# Seachem Flourite - Suggestions, yea or neigh?



## attackonthebass (Aug 3, 2013)

Going to take my old gravel out of my tank and put something more suitable for plants.

looks like there are quite a few different options but I'm leaning towards the Flourite Black

I'd like to use the sand, but I'm not to fond of the fish re arranging my tank for me. 

I know that it looks nice, but I've had issues with sand in the past and I've learned my lesson.

has anyone used Fluval Stratum? It looks like another good medium, but I can't find it in any large bags.

Also, I'm thinking that Im going to need at least 3 (15lb) bags of the Flourite for my 29 gallon tank.

I could prob get away with only using two bags, but I like to build up the back of my tank so that there is a slope from back to front.

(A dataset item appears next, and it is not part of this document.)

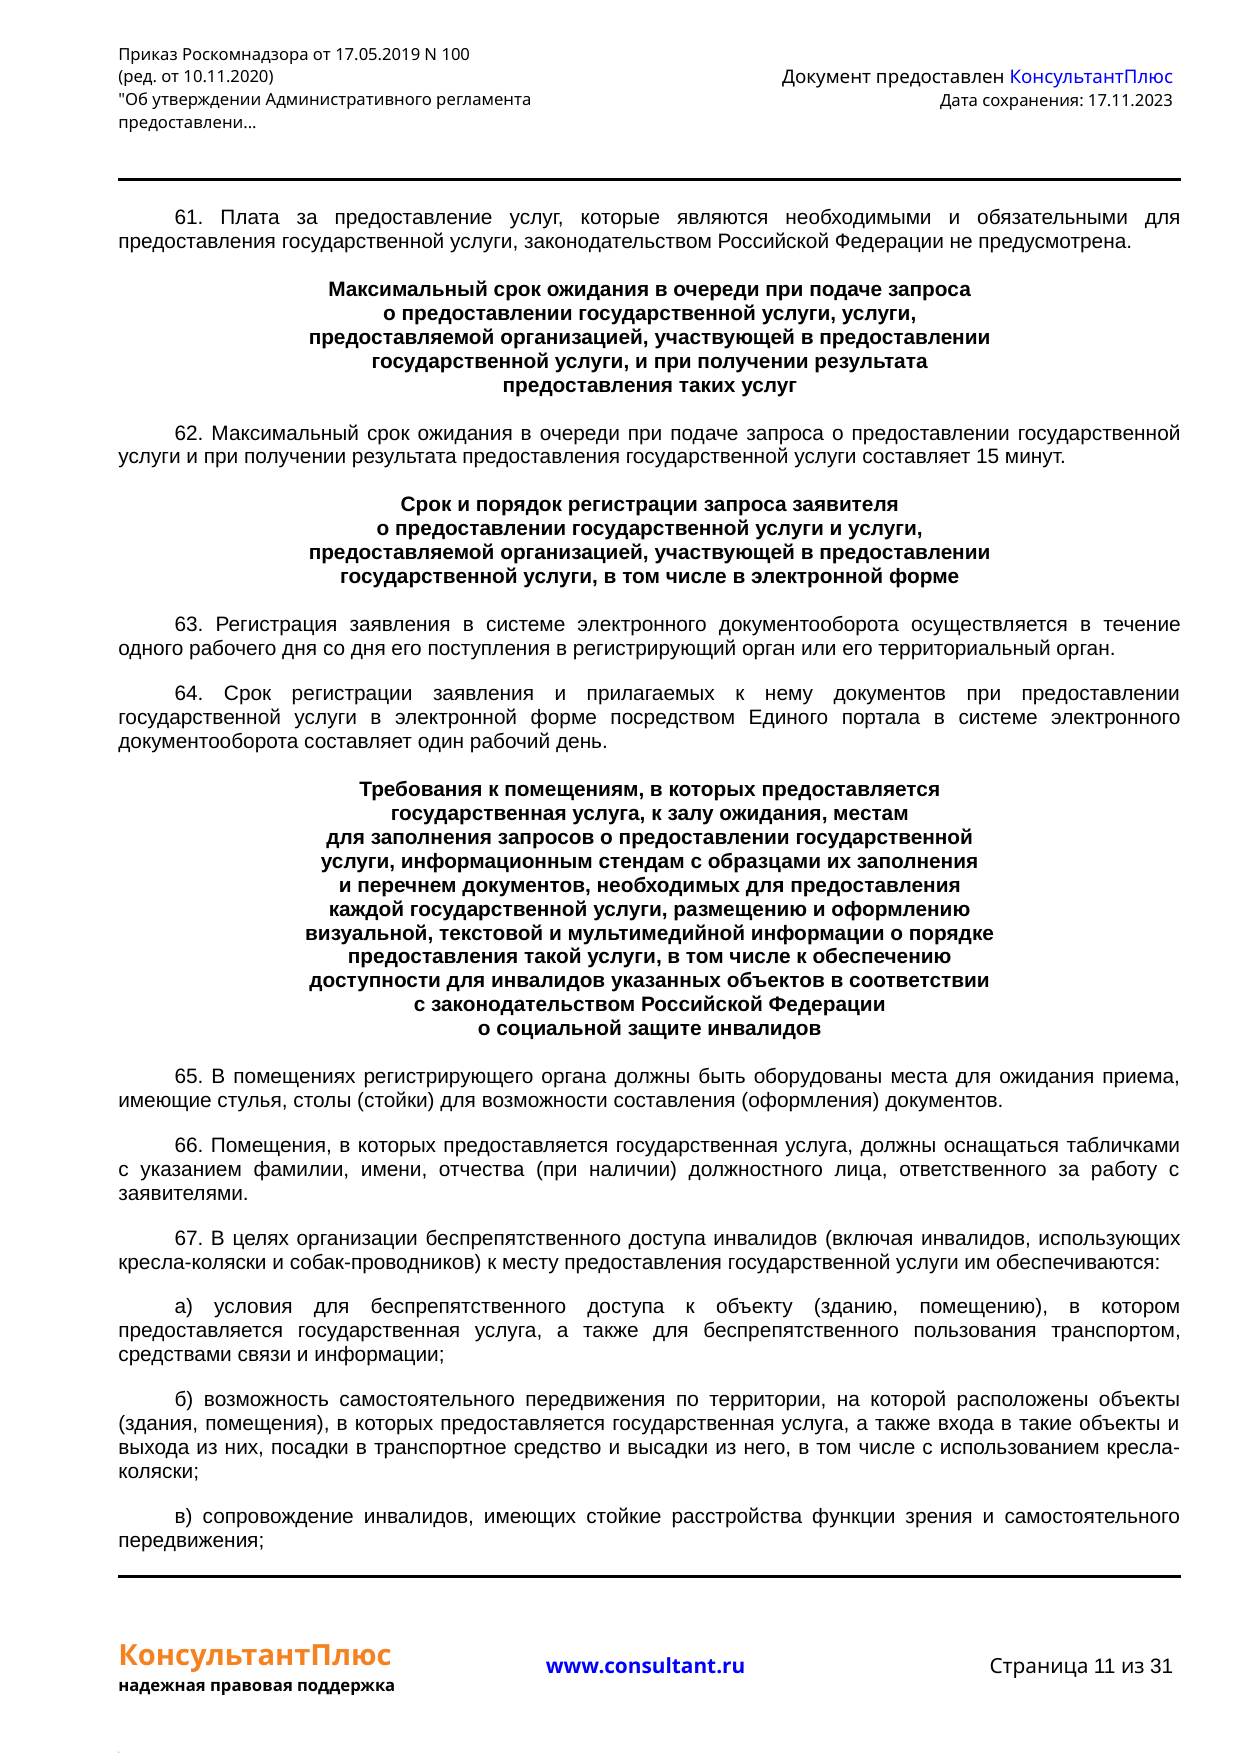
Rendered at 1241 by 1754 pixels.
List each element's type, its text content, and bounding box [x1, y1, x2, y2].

Any advice, or tips would be greatly appreciated.


----------



## attackonthebass (Aug 3, 2013)

....crickets.....


----------



## Threnjen (Jan 10, 2013)

This forum is pretty slow, you probably won't get a response on anything in 10 minutes

I read your post  But, I don't know. You just seemed to be feeling ignored


----------



## Raymond S. (Jan 11, 2013)

According to another member the Sea Chem Flourite is good for growing algae. No really he said that one of his tanks has it and
that tank has more algae problems than any other one. So I ordered a bag from Petsmountain the next day. Original is what I got
and it's growing the algae great. Problem is I like algae, but in restricted quantities...LOL.
Actually what I did was mix a 55oz box of API first layer "Pure Laterite" and half a bag of the Sea Chem Flourite for my ten G.
Rinse either or it will be a mess...look...before I filled it with the rest of the water.


And 9 hrs later:


And 18 hrs later:

And this is a week ago: Well Oct. 25


You can save some money by mixing some of your gravel/w two bags of it. Or put the gravel on the bottom of the substrate.
For what it's worth...there are those who say that if your tank had fish for say more than 6 months, that the gravel is good substrate.


----------